Тематическое моделирование исследовательских статей

JANATA-HACK ДЕНЬ НЕЗАВИСИМОСТИ ML HACKATHON

Постановка задачи

Исследователи имеют доступ к большим онлайн-архивам научных статей. Как следствие, поиск соответствующих статей стал более сложным. Тегирование или моделирование темы позволяет идентифицировать исследовательские статьи, что облегчает процесс рекомендаций и поиска.

Учитывая аннотацию и название для набора исследовательских статей, предскажите темы для каждой статьи, включенной в тестовый набор.

Обратите внимание, что исследовательская статья может иметь более одной темы. Тезисы и названия научных статей взяты из следующих 6 тем:

Информатика
Физика
Математика
Статистика
Количественная биология
Количественные финансы

Описание

Импорт библиотек

import numpy as np
import pandas as pd
import matplotlib.pyplot as plt
%matplotlib inline
import warnings
warnings.filterwarnings('ignore')
from sklearn.preprocessing import LabelEncoder
import nltk
nltk.download('punkt')
nltk.download('wordnet')
nltk.download('stopwords')
nltk.download('averaged_perceptron_tagger')
from nltk import sent_tokenize, word_tokenize
from nltk.stem.snowball import SnowballStemmer
from nltk.stem.wordnet import WordNetLemmatizer
from nltk.corpus import stopwords
from sklearn.metrics import accuracy_score, confusion_matrix, classification_report
from sklearn.feature_extraction.text import CountVectorizer
from sklearn.feature_extraction.text import TfidfVectorizer, TfidfTransformer

Импорт набора данных

train = pd.read_csv('/kaggle/input/janatahack-independence-day-2020-ml-hackathon/train.csv')
test = pd.read_csv('/kaggle/input/janatahack-independence-day-2020-ml-hackathon/test.csv')
samp = pd.read_csv('/kaggle/input/janatahack-independence-day-2020-ml-hackathon/sample_submission_UVKGLZE.csv')

ПОМЕТОЧНЫЙ ПОДСЧЕТ

l = ['Computer Science', 'Physics', 'Mathematics', 'Statistics', 'Quantitative Biology', 'Quantitative Finance']
for col in l:
    print(col,':\n',train[col].value_counts())

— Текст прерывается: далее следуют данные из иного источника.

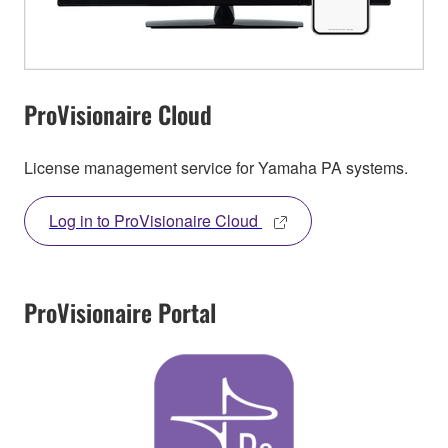
ProVisionaire Cloud
License management service for Yamaha PA systems.
Log in to ProVisionaire Cloud
ProVisionaire Portal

dic = {'CS' :8594,'Phy' :6013,'Math' :5618,'Stats' :5206,'QB' :587,'QF' :249}

values = dic.values()
total = sum(values)
percent_values = [value * 100. / total for value in values]
print(percent_values)
[32.71785891041992, 22.891841474092967, 21.388053451098337, 19.819545437240645, 2.234743213918605, 0.9479575132295276]

Разделение на поезд и набор проверки

X = train.loc[:,['TITLE','ABSTRACT']]
y = train.loc[:,l]

from sklearn.model_selection import train_test_split

X_train, X_test, y_train, y_test = train_test_split(X, y, test_size=0.16, random_state=42)
test = test.drop(['ID'],axis=1)
y_test.reset_index(drop=True,inplace=True)
X_test.reset_index(drop=True,inplace=True)
y1 = np.array(y_train)
y2 = np.array(y_test)

Очистка текста

X_train.replace('[^a-zA-Z]',' ', regex=True, inplace=True)
X_test.replace('[^a-zA-Z]',' ', regex=True, inplace=True)

test.replace('[^a-zA-Z]',' ', regex=True, inplace=True)
for index in X_train.columns:
    X_train[index] = X_train[index].str.lower()

for index in X_test.columns:
    X_test[index] = X_test[index].str.lower()

for index in test.columns:
    test[index] = test[index].str.lower()
X_train['ABSTRACT'] = X_train['ABSTRACT'].str.replace(r'\b\w\b', '').str.replace(r'\s+', ' ')
X_test['ABSTRACT'] = X_test['ABSTRACT'].str.replace(r'\b\w\b', '').str.replace(r'\s+', ' ')

test['ABSTRACT'] = test['ABSTRACT'].str.replace(r'\b\w\b', '').str.replace(r'\s+', ' ')
X_train = X_train.replace('\s+', ' ', regex=True)
X_test = X_test.replace('\s+', ' ', regex=True)

test = test.replace('\s+', ' ', regex=True)
stop_words = set(stopwords.words('english')) 
len(stop_words)
X_train['ABSTRACT'] = X_train['ABSTRACT'].apply(lambda x: ' '.join(term for term in x.split() if term not in stop_words))
X_test['ABSTRACT'] = X_test['ABSTRACT'].apply(lambda x: ' '.join(term for term in x.split() if term not in stop_words))

test['ABSTRACT'] = test['ABSTRACT'].apply(lambda x: ' '.join(term for term in x.split() if term not in stop_words))
X_train['combined'] = X_train['TITLE']+' '+X_train['ABSTRACT']
X_test['combined'] = X_test['TITLE']+' '+X_test['ABSTRACT']

test['combined'] = test['TITLE']+' '+test['ABSTRACT']
X_train = X_train.drop(['TITLE','ABSTRACT'],axis=1)
X_test = X_test.drop(['TITLE','ABSTRACT'],axis=1)

test = test.drop(['TITLE','ABSTRACT'],axis=1)
train_lines = []
for row in range(0,X_train.shape[0]):
    train_lines.append(' '.join(str(x) for x in X_train.iloc[row,:]))

test_lines = []
for row in range(0,X_test.shape[0]):
    test_lines.append(' '.join(str(x) for x in X_test.iloc[row,:]))

predtest_lines = []
for row in range(0,test.shape[0]):
    predtest_lines.append(' '.join(str(x) for x in test.iloc[row,:]))
X.replace('[^a-zA-Z]',' ', regex=True, inplace=True)
for index in X.columns:
    X[index] = X[index].str.lower()
X['ABSTRACT'] = X['ABSTRACT'].str.replace(r'\b\w\b', '').str.replace(r'\s+', ' ')
X = X.replace('\s+', ' ', regex=True)
X['ABSTRACT'] = X['ABSTRACT'].apply(lambda x: ' '.join(term for term in x.split() if term not in stop_words))
X['combined'] = X['TITLE']+' '+X['ABSTRACT']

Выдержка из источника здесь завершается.